前払いで「新鮮な(湿気を含んでいない)」LEDビジョンを手に入れても、その後の運用方法を間違えると台無しになってしまいます。

電源ONが最強の湿気対策

先述の通り、LEDは湿気が大敵です。設置後であっても、電源を切って放置すると空気中の湿気を吸収してしまいます。 しかし、電源を入れて通電させておけば、LED素子自体が発する熱によって内部が常に乾燥状態に保たれます。これが最も効果的な湿気対策になります。
湿気がすぐにLEDビジョンに影響するわけではありませんが、結露対策はしないにこしたことはありません。

おすすめは「24時間ブレーカーON」

屋外設置のLEDビジョンや結露が多い場所に設置しているLEDビジョンは年末年始や長期休暇などで映像を流さない場合でも、大元のブレーカーは落とさず、電源は入れたまま(黒画面表示やスタンバイ状態)にすることを強く推奨します。
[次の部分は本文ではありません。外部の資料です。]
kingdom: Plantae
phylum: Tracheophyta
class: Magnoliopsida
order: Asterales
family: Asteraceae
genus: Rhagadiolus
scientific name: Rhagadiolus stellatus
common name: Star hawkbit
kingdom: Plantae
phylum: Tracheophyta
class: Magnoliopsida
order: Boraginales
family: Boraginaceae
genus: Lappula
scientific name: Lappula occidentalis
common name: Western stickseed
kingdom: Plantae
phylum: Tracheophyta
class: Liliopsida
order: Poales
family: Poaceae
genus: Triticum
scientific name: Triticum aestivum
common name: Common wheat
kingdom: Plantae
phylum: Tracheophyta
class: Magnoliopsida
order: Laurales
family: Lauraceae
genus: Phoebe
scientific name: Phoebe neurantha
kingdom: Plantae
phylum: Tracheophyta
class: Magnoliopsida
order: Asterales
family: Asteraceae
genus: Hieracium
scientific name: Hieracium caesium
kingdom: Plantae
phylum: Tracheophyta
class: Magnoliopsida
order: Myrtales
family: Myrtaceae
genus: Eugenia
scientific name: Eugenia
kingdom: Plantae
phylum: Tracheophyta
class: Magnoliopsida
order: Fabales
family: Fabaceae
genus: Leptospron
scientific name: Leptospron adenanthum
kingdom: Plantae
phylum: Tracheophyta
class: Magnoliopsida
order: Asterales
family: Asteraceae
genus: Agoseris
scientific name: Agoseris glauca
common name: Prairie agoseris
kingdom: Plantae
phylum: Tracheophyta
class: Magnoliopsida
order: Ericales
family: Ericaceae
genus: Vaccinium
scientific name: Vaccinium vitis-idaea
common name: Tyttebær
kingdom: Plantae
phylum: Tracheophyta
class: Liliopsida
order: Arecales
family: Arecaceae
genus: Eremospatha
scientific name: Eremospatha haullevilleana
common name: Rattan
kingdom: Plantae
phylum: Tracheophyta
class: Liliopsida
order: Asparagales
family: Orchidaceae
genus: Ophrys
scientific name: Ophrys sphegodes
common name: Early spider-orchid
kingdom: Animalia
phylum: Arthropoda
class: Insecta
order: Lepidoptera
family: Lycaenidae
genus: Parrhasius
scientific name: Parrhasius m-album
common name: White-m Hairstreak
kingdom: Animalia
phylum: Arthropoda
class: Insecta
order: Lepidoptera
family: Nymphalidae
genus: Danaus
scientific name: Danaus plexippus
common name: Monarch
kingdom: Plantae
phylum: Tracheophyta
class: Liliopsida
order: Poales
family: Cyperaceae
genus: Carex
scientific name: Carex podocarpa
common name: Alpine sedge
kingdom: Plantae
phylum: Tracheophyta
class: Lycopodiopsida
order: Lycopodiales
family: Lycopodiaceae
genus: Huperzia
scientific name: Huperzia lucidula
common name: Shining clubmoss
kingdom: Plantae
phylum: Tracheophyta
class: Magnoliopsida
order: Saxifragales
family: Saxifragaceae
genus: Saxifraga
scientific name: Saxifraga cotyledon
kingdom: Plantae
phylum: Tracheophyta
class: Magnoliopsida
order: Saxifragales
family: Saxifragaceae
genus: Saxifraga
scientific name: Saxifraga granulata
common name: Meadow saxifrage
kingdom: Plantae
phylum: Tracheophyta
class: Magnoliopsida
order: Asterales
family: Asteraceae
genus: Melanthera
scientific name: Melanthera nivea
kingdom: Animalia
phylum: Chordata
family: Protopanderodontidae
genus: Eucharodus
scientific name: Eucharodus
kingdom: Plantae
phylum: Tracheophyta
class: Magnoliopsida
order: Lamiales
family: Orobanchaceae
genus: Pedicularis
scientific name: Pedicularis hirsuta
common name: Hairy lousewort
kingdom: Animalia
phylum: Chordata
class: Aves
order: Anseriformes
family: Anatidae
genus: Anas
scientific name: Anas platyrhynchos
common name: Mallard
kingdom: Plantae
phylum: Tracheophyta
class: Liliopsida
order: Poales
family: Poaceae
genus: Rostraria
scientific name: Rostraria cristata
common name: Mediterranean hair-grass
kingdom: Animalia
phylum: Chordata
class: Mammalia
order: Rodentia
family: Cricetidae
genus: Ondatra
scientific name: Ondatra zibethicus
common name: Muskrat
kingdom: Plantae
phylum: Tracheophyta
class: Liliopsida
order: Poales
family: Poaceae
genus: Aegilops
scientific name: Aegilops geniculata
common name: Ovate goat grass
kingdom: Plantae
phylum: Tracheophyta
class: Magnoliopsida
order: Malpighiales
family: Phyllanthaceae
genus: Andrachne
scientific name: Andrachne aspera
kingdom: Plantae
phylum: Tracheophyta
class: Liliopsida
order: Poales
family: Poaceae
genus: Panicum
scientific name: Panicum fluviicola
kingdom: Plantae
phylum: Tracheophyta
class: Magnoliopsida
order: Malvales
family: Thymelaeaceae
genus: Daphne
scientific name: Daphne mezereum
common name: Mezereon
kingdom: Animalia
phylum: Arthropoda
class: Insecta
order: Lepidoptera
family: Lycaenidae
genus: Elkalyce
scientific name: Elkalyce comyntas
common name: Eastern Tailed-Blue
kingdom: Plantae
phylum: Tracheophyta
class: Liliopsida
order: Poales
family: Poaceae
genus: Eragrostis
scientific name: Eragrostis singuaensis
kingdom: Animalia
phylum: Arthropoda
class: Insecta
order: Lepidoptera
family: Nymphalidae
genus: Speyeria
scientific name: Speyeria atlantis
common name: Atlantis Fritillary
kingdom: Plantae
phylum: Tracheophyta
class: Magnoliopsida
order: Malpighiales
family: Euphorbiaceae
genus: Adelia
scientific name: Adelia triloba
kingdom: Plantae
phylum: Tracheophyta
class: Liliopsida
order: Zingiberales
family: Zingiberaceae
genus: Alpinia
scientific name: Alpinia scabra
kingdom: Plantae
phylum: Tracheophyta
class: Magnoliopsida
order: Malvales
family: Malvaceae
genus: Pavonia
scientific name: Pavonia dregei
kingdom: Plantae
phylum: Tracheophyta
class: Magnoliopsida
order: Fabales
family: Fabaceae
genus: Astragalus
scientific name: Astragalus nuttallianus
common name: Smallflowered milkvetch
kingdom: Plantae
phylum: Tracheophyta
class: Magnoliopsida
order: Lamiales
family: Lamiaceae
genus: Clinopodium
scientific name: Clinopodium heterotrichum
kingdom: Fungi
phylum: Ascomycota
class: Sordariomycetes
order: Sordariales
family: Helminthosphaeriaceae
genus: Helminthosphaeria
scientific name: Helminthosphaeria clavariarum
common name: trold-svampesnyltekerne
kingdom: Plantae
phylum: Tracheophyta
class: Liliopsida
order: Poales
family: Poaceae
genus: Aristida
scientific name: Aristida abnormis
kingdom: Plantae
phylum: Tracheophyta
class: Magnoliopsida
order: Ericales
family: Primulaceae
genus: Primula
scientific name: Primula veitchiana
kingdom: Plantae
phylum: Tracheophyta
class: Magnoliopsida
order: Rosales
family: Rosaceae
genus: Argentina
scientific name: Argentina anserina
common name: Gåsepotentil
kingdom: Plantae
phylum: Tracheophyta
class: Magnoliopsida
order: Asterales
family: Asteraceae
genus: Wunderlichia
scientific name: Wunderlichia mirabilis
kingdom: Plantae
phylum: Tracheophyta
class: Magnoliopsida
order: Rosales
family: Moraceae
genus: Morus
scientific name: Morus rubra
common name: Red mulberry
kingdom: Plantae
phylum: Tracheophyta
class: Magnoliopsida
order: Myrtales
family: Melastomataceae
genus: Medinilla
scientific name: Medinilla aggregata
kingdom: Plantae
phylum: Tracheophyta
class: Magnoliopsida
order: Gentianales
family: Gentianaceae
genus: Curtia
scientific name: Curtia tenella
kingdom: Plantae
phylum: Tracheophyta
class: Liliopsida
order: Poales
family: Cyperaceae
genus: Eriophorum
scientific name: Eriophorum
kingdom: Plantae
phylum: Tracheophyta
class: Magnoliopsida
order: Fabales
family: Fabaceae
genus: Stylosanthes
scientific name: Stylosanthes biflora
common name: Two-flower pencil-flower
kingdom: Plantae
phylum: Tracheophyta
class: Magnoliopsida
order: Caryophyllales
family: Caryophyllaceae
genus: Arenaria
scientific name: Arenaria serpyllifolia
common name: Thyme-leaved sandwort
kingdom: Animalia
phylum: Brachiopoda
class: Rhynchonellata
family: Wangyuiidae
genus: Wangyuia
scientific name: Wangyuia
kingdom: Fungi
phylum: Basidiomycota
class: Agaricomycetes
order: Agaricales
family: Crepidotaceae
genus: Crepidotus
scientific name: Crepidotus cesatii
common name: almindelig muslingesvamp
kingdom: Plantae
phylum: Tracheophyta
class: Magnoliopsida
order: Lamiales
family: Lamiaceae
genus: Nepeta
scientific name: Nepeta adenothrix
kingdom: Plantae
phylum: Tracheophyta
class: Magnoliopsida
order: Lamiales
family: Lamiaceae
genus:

長期間ブレーカーを落として完全に冷え切った(湿気を吸った)状態で、いきなりフルパワーで稼働させると、内部で水分が爆発して故障するリスクが高まります。 LEDビジョンは「基本的に電源を入れっぱなしにするもの」と認識してください。
映像が何も映っていない状態であれば電気料金も気になるほどかかりません。

信頼できるパートナー選びが重要

このように、「前払い」は業界として合理的な仕組みですが、発注側(お客様)からすれば「お金を払ったのに会社が倒産してモノが届かない」というリスク(カウンターパーティリスク)を負うことになります。

だからこそ、導入企業の選定は慎重に行う必要があります。

私たち株式会社ビットバレーは、札幌・北海道に根ざした企業として、お客様の不安に寄り添い、誠実な取引をお約束します。